KT Sullivan




Two Broadway Blondes Light Up This Cabaret Season

By Rex Reed

April 7, 2009 |

Oklahoma! To the Oak Room

KT Sullivan   Algonquin Oak Room                  

About 30 blocks south of the Carlyle, KT Sullivan is back at the Algonquin’s fabled Oak Room, turning New York’s most jaded sophisticates into gushing fans, clamoring for more. She’s a staple now on the cabaret circuit, but no show in her vast repertoire has ever been better than this. “Dancing in the Dark,” a celebration of the legendary songwriting team of Howard Dietz and Arthur Schwartz, is as sophisticated and beguiling as anything I have enjoyed in a long, long time. It is doubtful that any living performer loves the classical songs from the golden age of musicals as much as this fizzy blond bombshell, and I am convinced her goal at this junction in her life is to sing them all.
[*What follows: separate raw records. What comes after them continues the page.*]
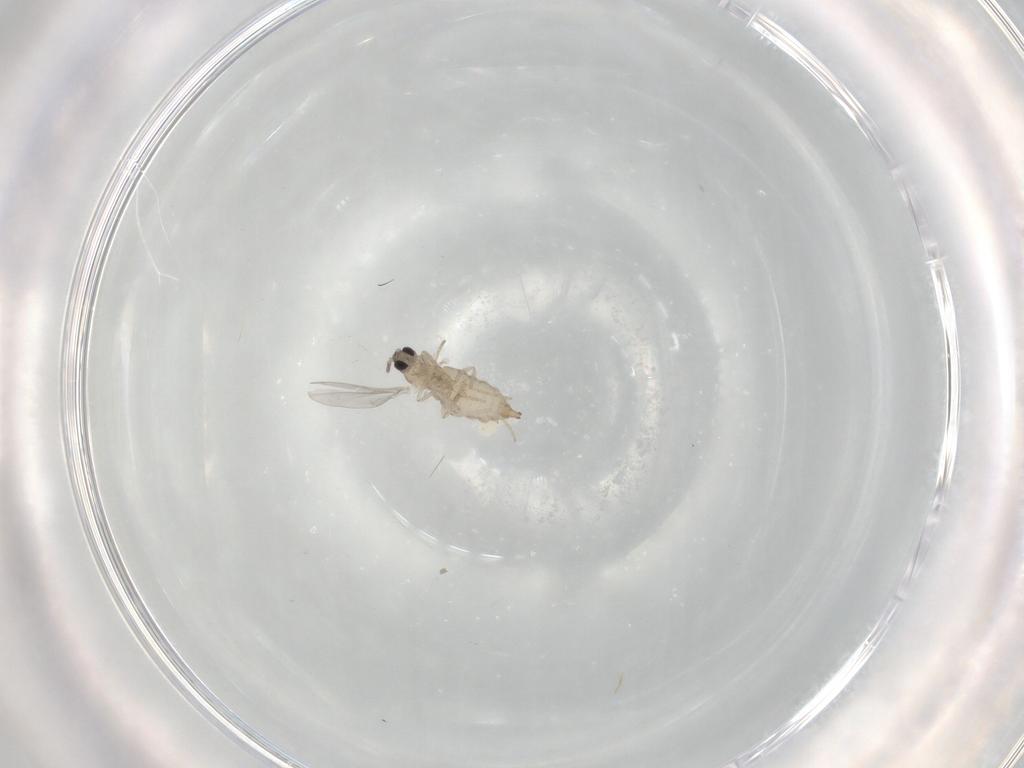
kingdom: Animalia
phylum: Arthropoda
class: Insecta
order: Diptera
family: Cecidomyiidae
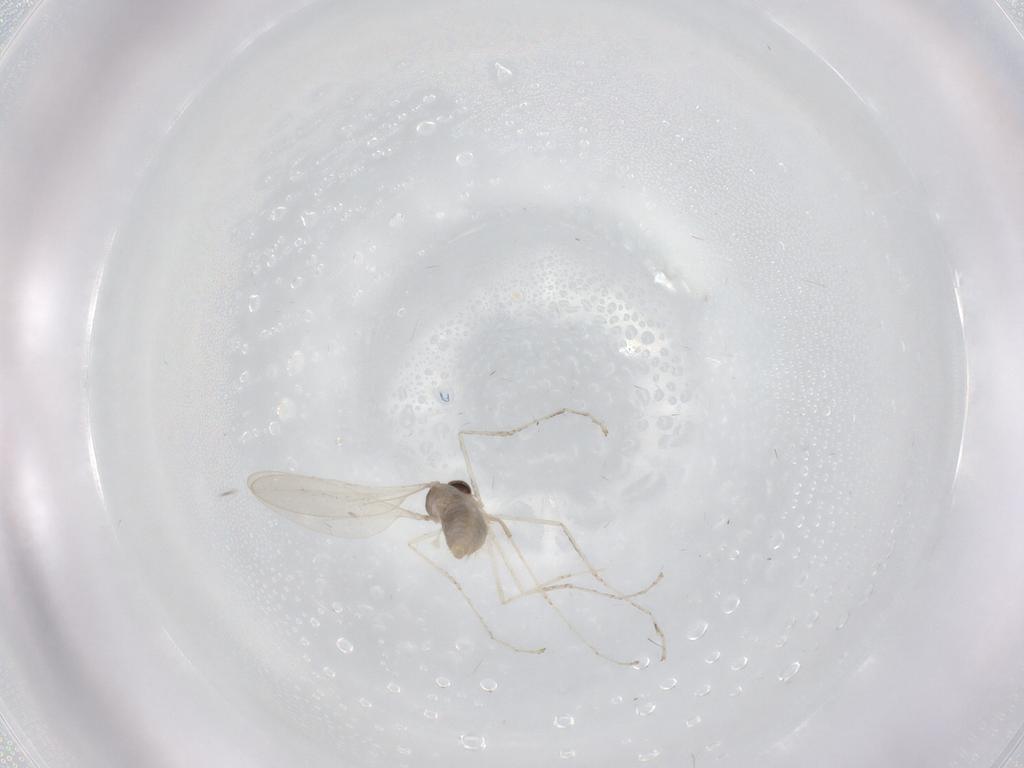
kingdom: Animalia
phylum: Arthropoda
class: Insecta
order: Diptera
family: Cecidomyiidae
And she can always be counted on to unveil a few surprises.

Dietz and Schwartz could write anything, and from the 21 songs in this show, you get the cream of the crop, including not only the evergreens they wrote together, but their separate collaborations penned with Dorothy Fields, Vernon Duke, Leo Robin, Frank Loesser and—are you ready?—Johann Strauss. The latter is represented by special lyrics added for Patrice Munsel in a production of Die Fledermaus that brings down the house. From a book of Dietz lyrics shown to her by his widow, the great designer Lucinda Ballard, KT enlisted the late Bart Howard to construct a beautiful ballad called “Lovely.” Love is explored from the point of view of an ingénue (“Make the Man Love Me” from the Schwartz-Dorothy Fields score of A Tree Grows in Brooklyn) and a prostitute (“The Love I Long For,” introduced by June Havoc in the brilliant Dietz–Vernon Duke score for Sadie Thompson). KT even does a pretty darn ravishing impression of Bette Davis introducing “They’re Either Too Young or Too Old” from the Warner Brothers movie Thank Your Lucky Stars (“What’s good is in the army/ What’s left will never harm me/ I’ve looked the field over and lo and behold/ They’re either too young or too old”). You’ll thrill to the hilarious rhymes of “Rhode Island Is Famous for You” and the obscure “Blue Grass,” from the revue Inside USA, about a Kentucky gal who loses her guy to a horse (“Blue dawn … Blue noon … Only see him in a blue moon …”). Accompanied by Tedd Firth on piano and Steve Doyle on bass, she fills an hour with more music than you can remember. With Cole Porter or Jerome Kern, you get largely what you already know. With Dietz and Schwartz, together and apart, you make discoveries: “Rainy Night in Rio,” “Confession,” songs written for Beatrice Lillie and Libby Holman, and a new arrangement of “That’s Entertainment” that sounds less like a salute to vaudeville and more like a Biblical litany of show business possibilities through history. One of the few sopranos who overcomes power and range to achieve intimacy, KT is a marvel. Even when she’s introspective, she is never somber. Johnny Mercer used to say there are three kinds of people in the world—men, women and girl singers. Pity he never met KT Sullivan. She could charm the honey out of a nest of bees with that kewpie doll smile. Even her ears grin. She’s a cross between Jeanette MacDonald, Mae West and Little Lulu. Drop in the Algonquin and see what I mean. She does all the work while you sit back, have fun and learn something.